(Text section)
Although many people criticise self-preferencing as being unfair on competitors, “self-preferencing” is an inherent part of almost every business. When a company employs its own in-house accountants, cleaners or lawyers, instead of contracting out for them, it is engaged in internal self-preferencing. Any firm that is vertically integrated to any extent, instead of contracting externally for every single ancillary service other than the one it sells in the market, is self-preferencing. Coase’s theory of the firm is all about why this kind of behaviour happens, instead of every worker contracting on the open market for everything they do. His answer is that transaction costs make it cheaper to bring certain business relationships in-house than to contract externally for them. Virtually everyone agrees that this is desirable to some extent.

Nor does it somehow become a problem when the self-preferencing takes place on the consumer product side. Any firm that offers any bundle of products — like a smartphone that can run only the manufacturer’s operating system — is engaged in self-preferencing, because users cannot construct their own bundle with that company’s hardware and another’s operating system. But the efficiency benefits often outweigh the lack of choice.

Self-preferencing in digital platforms occurs, for example, when Google includes relevant Shopping or Maps results at the top of its general Search results, or when Amazon gives its own store-brand products (like the AmazonBasics range) a prominent place in the results listing.

There are good reasons to think that both of these are good for competition and consumer welfare. Google making Shopping results easily visible makes it a stronger competitor to Amazon, and including Maps results when you search for a restaurant just makes it more convenient to get the information you’re looking for.

(Dataset content)
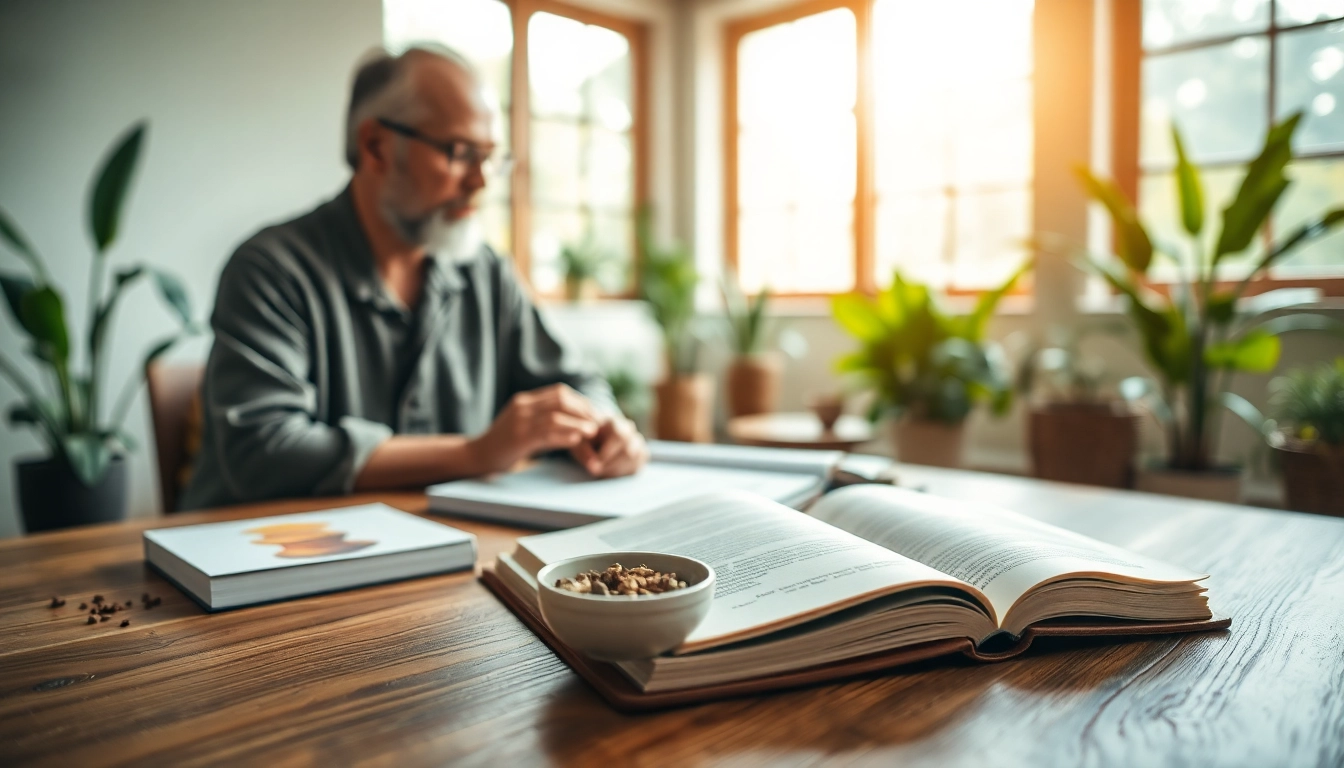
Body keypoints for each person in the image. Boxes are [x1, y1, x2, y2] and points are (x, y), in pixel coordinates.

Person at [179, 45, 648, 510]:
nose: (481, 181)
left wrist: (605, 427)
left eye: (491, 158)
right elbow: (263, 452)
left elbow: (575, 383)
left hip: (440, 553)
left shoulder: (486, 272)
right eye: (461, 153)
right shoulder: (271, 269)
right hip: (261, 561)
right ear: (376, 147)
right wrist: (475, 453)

...

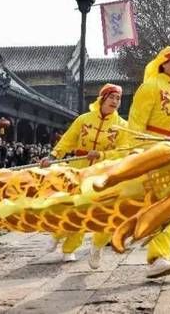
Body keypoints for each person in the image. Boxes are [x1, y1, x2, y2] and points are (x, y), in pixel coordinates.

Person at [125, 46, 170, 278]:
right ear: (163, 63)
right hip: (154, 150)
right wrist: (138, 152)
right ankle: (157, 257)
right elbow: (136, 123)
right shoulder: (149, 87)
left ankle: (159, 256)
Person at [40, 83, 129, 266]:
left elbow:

(Brief 1) According to the text on self-preferencing, what did Coase say makes it cheaper to bring certain business relationships in-house?
(Brief 2) Write the next part of the text on self-preferencing, picking up right after its last sentence.
The material has no connection to the text on self-preferencing.

(Output 1) Transaction costs.

(Output 2)
Amazon sells its own private label products partially because doing so is profitable (even when undercutting rivals), partially to fill holes in product lines (like clothing, where 11% of listings were Amazon private label as of November 2018), and partially because it increases users’ likelihood to use Amazon if they expect to find a reliable product from a brand they trust. According to Amazon, they account for less than 1% of its annual retail sales, in contrast to the 19% of revenues ($54 billion) Amazon makes from third party seller services, which includes Marketplace commissions. Any analysis that ignores that Amazon has to balance those sources of revenue, and so has to tread carefully, is deficient. 

With “commodity” products (like, say, batteries and USB cables), where multiple sellers are offering very similar or identical versions of the same thing, private label competition works well for both Amazon and consumers. By Amazon’s own rules it can enter this market using aggregated data, but this doesn’t give it a significant advantage, because that data is easily obtainable from multiple sources, including Amazon itself, which makes detailed aggregated sales data freely available to third-party retailers

Amazon does profit from sales of these products, of course. And other merchants suffer by having to cut their prices to compete. That’s precisely what competition involves — competition is incompatible with a quiet life for businesses. But consumers benefit, and the biggest benefit to Amazon is that it assures its potential customers that when they visit they will be able to find a product that is cheap and reliable, so they keep coming back.

It is even hard to argue that in aggregate this practice is damaging to third-party sellers: many, like Anker, have built successful businesses on Amazon despite private-label competition precisely because the value of the platform increases for all parties as user trust and confidence in it does.

In these cases and in others, platforms act to solve market failures on the markets they host, as Andrei Hagiu has argued. To maximize profits, digital platforms need to strike a balance between being an attractive place for third-party merchants to sell their goods and being attractive to consumers by offering low prices. The latter will frequently clash with the former — and that’s the difficulty of managing a platform. 

To mistake this pro-competitive behaviour with an absence of competition is misguided. But that is a key conclusion of Buck’s Third Way: that the damage to competitors makes this behaviour harmful overall, and that it should be curtailed with “non-discrimination” rules. 

Treating below-cost selling as “predatory pricing”

Buck’s report equates below-cost selling with predatory pricing (“predatory pricing, also known as below-cost selling”). This is mistaken. Predatory pricing refers to a particular scenario where your price cut is temporary and designed to drive a competitor out of business, so that you can raise prices later and recoup your losses. 

It is easy to see that this does not describe the vast majority of below-cost selling. Buck’s formulation would describe all of the following as “predatory pricing”:

  • A restaurants that gives away ketchup for free;
  • An online retailer that offers free shipping and returns;
  • A grocery store that sells tins of beans for 3p a can. (This really happened when I was a child.)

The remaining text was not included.